Он никогда не вступал в драку с собачьей сворой. Он просто брал отбившуюся дворнягу, закидывал за плечо, наскоро порвав глотку, и неторопливо уходил в лес, не обращая внимания на отчаянные крики немногих свидетелей. Он был осторожен, но осторожность была небрежная. Устало небрежная.

Отравленные приманки он не трогал, капканы обходил с ловкостью старого лиса, никогда не пользовался одной тропой дважды. Флажков не боялся. Он, наверное, просто не понимал, как можно бояться безжизненного куска материи. А красный цвет ничего не говорил старому самцу. В глазах давно убитой подруги в минуты нежности светился голубовато-зеленый огонек.

Он ходил один не потому, что не мог сбить стаю. Просто он один остался в этом лесу. А может, и на всей Земле. Последний волк на Земле! И он знал об этом. И жил он иногда по инерции, а иногда потому, что он последний.

В это утро все было необычно. Воздух сырой и крепкий щекотал ноздри, грудь вздымалась, шерсть на затылке щетинилась. Он долго хватал пастью вино весны, а потом завыл призывно и грозно.

И сразу прервал вой. Некого было звать для любви, такой горячей в остывшем за зиму лесу, не с кем было мериться силами за желанную п подругу. Он был один. И еще весна. Они были вдвоем. И волк пошел к людям.

Он остановился на краю поселка и увидел овчарку из районной милиции. Крупная, с мясистой широкой грудью и мощным загривком она бегала от вожатого в снег за брошенной палкой, приносила ее, не отдавала сразу, балуясь. Она была немолодая и угрюмая. И высшим счастьем для нее было поиграть с вожатым. Она почувствовала волка раньше человека, обернулась мгновенно, пошла резким наметом, чуть занося задние лапы влево. Сморщенная злобой пасть была ужасна, рык вырвался утробно, глухо.

-- Фас! -- закричал милиционер, неловко отыскивая пистолет, -- фас, Туман.

Повинуясь привычному посылу, Туман почти ко коснулся лесного пришельца желтоватыми клыками.

Волк стоял легко и просто. Он расправил грудь, грациозно уперся толчковыми лапами в грязный снег. Он не казался больше худым и не гремел больше его скелет под пепельной шкурой. Он был красив, а красота не бывает худой. Он не шевельнулся, ждал. В глазах светилась озорная радость.

Туман прервал движение, растерянно вжался в снег, снова встал, подчиняясь команде. Он стоял вплотную, но не заслонял волка. А тот не двигался с места и улыбался псу. Он сделал шел и Туман снова пал в снег. Волк пошел к человеку.

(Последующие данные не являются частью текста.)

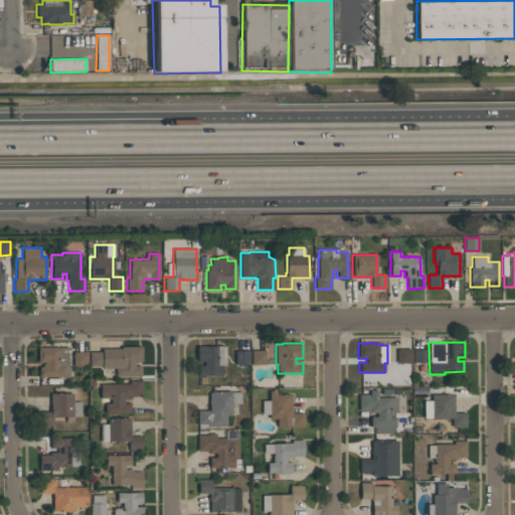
[(116,376),(115,368),(102,368),(102,366),(89,366),(89,351),(102,351),(102,348),(121,348),(121,346),(141,346),(141,361),(134,361),(134,366),(141,365),(141,376),(116,376)]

Пуля тупо ушла в землю, другая. Руки милиционера тряслись, но он был мужественным человеком, стрелял еще и еще. Пуля обожгла шерсть у плеча, но волк не прибавил шагу. Он шел, играя мышцами, а глаза горели совсем по-человечьи.

Мужественный человек заверещал по-заячьи и, как его пес, упал в снег. Тогда волк остановился. Остановился, посмотрел на человека, закрывшего голову руками, на пса поодаль, сделал движение к черной железине пистолета - понюхать, но передумал. Повернулся и пошел в лес, устало, тяжело. Он снова был худым и снова гремел его скелет под пепельной шкурой.